KEY POINTS:
After two weeks of midnight sittings and debates on the weighty topics of biofuels, domestic violence and the economy, Parliament ended for the year with Bugs Bunny, Homer Simpson and an underpants theory.
The adjournment debate began with some substance, as Bill English set out the challenges facing
the Government and paid tribute to the way the Maori Party had dealt with its "historic" deal with National.
It didn't last. Goaded by Mr English laying the blame for the state of the Government's books at Labour's door, its deputy leader Annette King was ready to retaliate.
"After only two weeks in Parliament, John Key has gone from being the Energizer Bunny to Bugs Bunny," she says, and breaks into a Bugs Bunny squawk: "He's saying: 'What's up Bill? What's up Bill?"'
National's Gerry Brownlee carries on with the cartoon theme, noticing Labour has adopted a "Homer Simpson defence" to the election result. "I wasn't there, it didn't happen, it wasn't me."
This is bait to Labour's Michael Cullen who has made much of Mr Brownlee's own "doh!" moments as he bungled the procedures of the House.
He began by lulling National into a false sense of security by congratulating them on a "comprehensive" election victory.
But this is Dr Cullen and when honey flows it is swiftly followed by a bee.
He proceeded to announce a new theory in the art of voter psychology - the "underwear principle".
"That election was basically won on what one might call, slightly indelicately, the 'underwear principle'. And that is, it was time for a change. It was not won upon the basis that one wanted different underwear, it was simply a time for a change of underwear."
The debate brought to an end a hectic final fortnight during which Parliament sat in urgency to get through National's tax cuts, and laws including stronger bail and sentencing provisions, and the repeal of the biofuels law and the ban on thermal generation.
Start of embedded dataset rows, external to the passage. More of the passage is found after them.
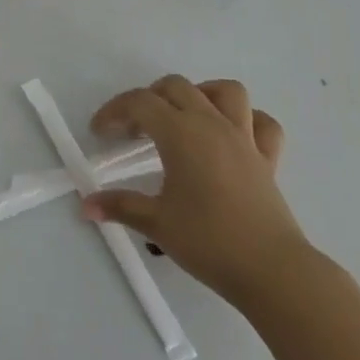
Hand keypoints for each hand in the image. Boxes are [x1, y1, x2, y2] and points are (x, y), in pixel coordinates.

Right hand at [81, 77, 311, 310]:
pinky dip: (246, 120)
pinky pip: (261, 123)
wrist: (273, 271)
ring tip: (183, 117)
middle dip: (149, 99)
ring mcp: (244, 138)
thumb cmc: (209, 242)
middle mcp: (212, 124)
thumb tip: (86, 205)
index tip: (99, 133)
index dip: (114, 111)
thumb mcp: (156, 223)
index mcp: (181, 133)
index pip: (139, 103)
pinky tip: (230, 137)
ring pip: (225, 91)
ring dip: (200, 94)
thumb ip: (119, 206)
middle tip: (134, 130)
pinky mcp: (268, 159)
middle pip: (175, 87)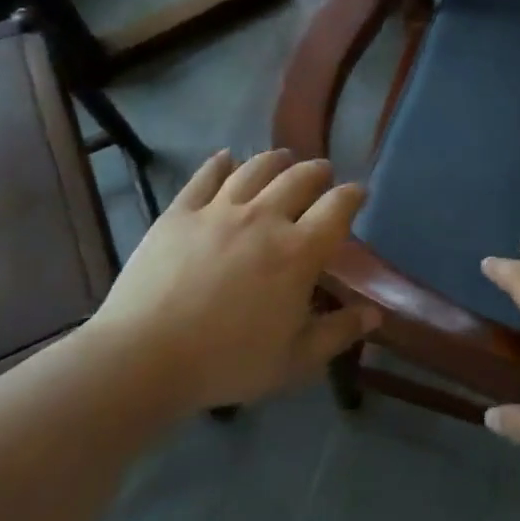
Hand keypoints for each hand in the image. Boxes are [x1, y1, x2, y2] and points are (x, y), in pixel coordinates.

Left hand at [83, 149, 377, 413]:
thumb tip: (375, 314)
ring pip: (255, 169)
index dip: (352, 195)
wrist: (145, 356)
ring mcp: (219, 210)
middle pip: (299, 178)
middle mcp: (264, 218)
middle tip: (322, 174)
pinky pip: (205, 177)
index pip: (337, 208)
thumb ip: (338, 333)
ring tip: (283, 158)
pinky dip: (220, 163)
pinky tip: (226, 158)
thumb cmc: (228, 362)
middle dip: (317, 172)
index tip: (358, 193)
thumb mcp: (295, 360)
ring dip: (276, 160)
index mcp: (298, 252)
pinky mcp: (180, 212)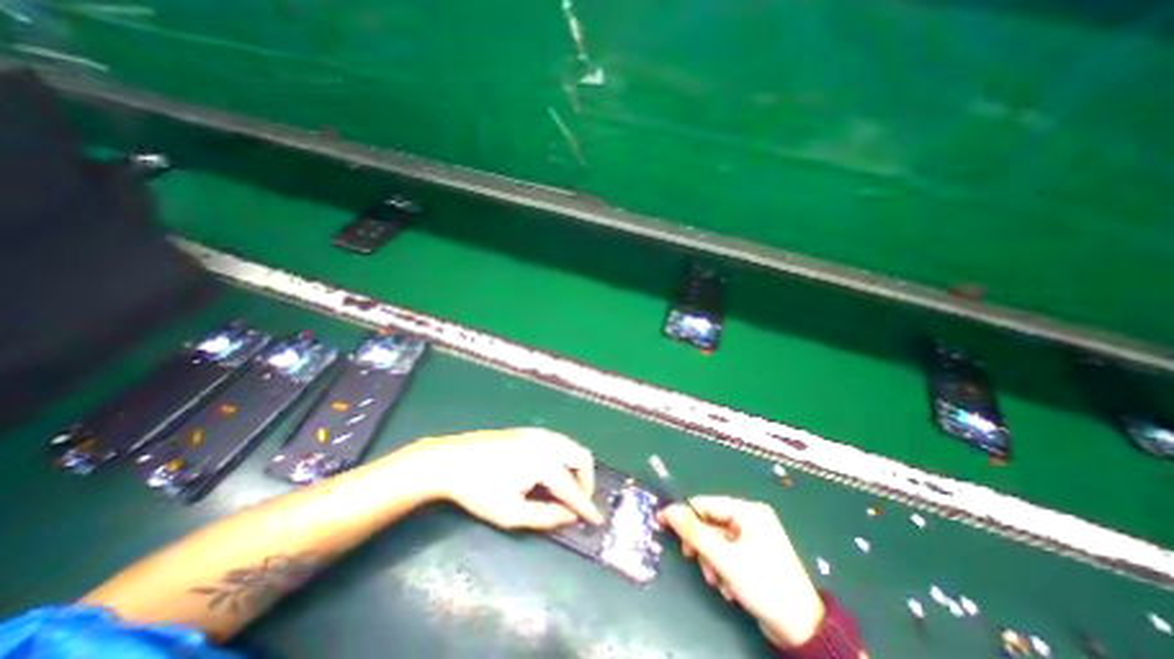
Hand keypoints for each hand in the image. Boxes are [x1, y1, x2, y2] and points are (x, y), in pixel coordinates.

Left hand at [404, 431, 603, 533]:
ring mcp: (539, 433)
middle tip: (579, 502)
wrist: (452, 459)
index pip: (572, 487)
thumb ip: (545, 516)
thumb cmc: (479, 490)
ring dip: (577, 467)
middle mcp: (547, 442)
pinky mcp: (530, 431)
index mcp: (544, 462)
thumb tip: (570, 517)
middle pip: (581, 457)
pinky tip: (553, 471)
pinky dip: (565, 457)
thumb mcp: (510, 513)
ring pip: (571, 446)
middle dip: (586, 481)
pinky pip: (559, 441)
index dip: (586, 506)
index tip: (598, 521)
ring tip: (568, 489)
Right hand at [660, 496, 822, 646]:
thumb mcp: (724, 559)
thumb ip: (694, 532)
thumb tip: (668, 510)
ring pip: (716, 541)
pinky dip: (722, 568)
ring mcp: (753, 537)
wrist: (802, 632)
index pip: (706, 504)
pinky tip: (729, 587)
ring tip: (717, 581)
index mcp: (748, 511)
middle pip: (710, 523)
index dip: (683, 513)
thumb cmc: (764, 586)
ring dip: (711, 561)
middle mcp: (751, 519)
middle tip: (692, 560)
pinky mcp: (754, 555)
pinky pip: (727, 553)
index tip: (662, 522)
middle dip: (702, 546)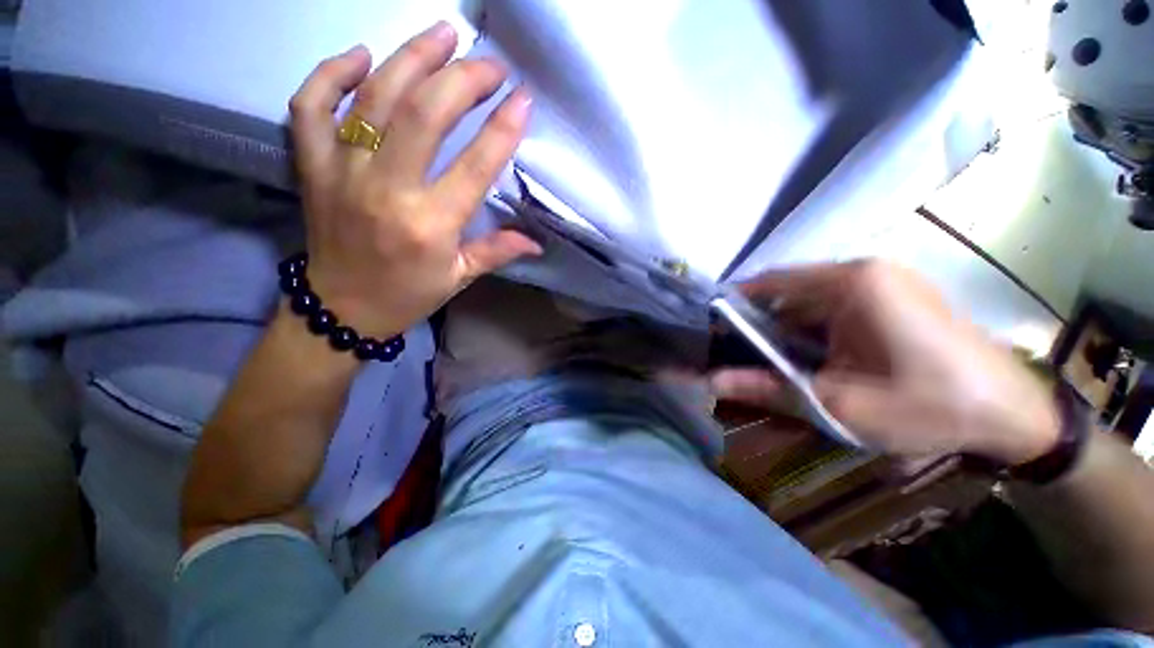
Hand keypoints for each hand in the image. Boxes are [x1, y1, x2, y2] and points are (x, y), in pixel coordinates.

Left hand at [289, 22, 541, 338]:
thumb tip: (537, 241)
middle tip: (489, 64)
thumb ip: (497, 252)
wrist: (343, 306)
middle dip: (463, 79)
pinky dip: (331, 73)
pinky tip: (361, 56)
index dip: (503, 128)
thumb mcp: (460, 277)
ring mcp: (342, 173)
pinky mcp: (311, 166)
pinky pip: (310, 106)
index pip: (474, 166)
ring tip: (443, 33)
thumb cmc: (409, 293)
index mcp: (431, 225)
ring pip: (374, 98)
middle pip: (425, 114)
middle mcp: (387, 191)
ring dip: (411, 56)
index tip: (522, 98)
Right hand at [711, 261, 1060, 464]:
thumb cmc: (927, 407)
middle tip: (740, 355)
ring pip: (810, 299)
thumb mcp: (838, 404)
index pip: (770, 281)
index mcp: (850, 283)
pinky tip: (813, 358)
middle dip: (760, 323)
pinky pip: (835, 306)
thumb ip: (768, 389)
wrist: (1012, 416)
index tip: (713, 331)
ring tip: (773, 362)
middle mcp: (864, 270)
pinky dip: (813, 330)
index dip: (735, 305)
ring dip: (787, 329)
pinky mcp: (895, 295)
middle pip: (789, 290)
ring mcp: (883, 280)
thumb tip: (710, 382)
The long sittings at least provided a glimpse of the standard of debate that awaits under the change of Government.
For National came the challenge of the first Question Time in which John Key and Simon Power thrived while others - Anne Tolley - struggled.
It proved a punishing time for the Maori Party - whose MPs came in for much mocking over its new "mana enhancing" relationship with National.
It led Pita Sharples to observe rather dolefully in his adjournment speech that while there remained respect for the National leadership, he was certain there would be "many opportunities for us to consider the 'agree to disagree' provisions".
For the Greens there was despondency as National took one week to dismantle the projects so close to its heart. Jeanette Fitzsimons could only ask, her eyes rolling: "Has New Zealand been awarded the fossil of the year award yet?"
But Labour came back looking rather like a pig in mud - Darren Hughes, revving at National from the mid-benches, and observers were astonished to hear Parekura Horomia speaking in a comprehensible, even eloquent manner.
Helen Clark made a graceful, quiet return to the public eye, often turning up in the House to watch her colleagues speak and fronting for Labour on the Fiji issue.
But the MP having the most fun must be Michael Cullen who has now ankle-tapped National so repeatedly over its slip-ups in parliamentary procedure that Brownlee starts to blush every time Cullen stands up.
So to Dr Cullen goes the last word, who re-visited the barb he so smugly biffed at National after the 2005 election: "We won, you lost, eat that."
This time the phrase was a bit different - but said with even more glee given that it is no longer his job to deal with the dire predictions of debt, unemployment and red ink in the HYEFU released that morning.
"You won, we lost. Digest that, and come up with a plan."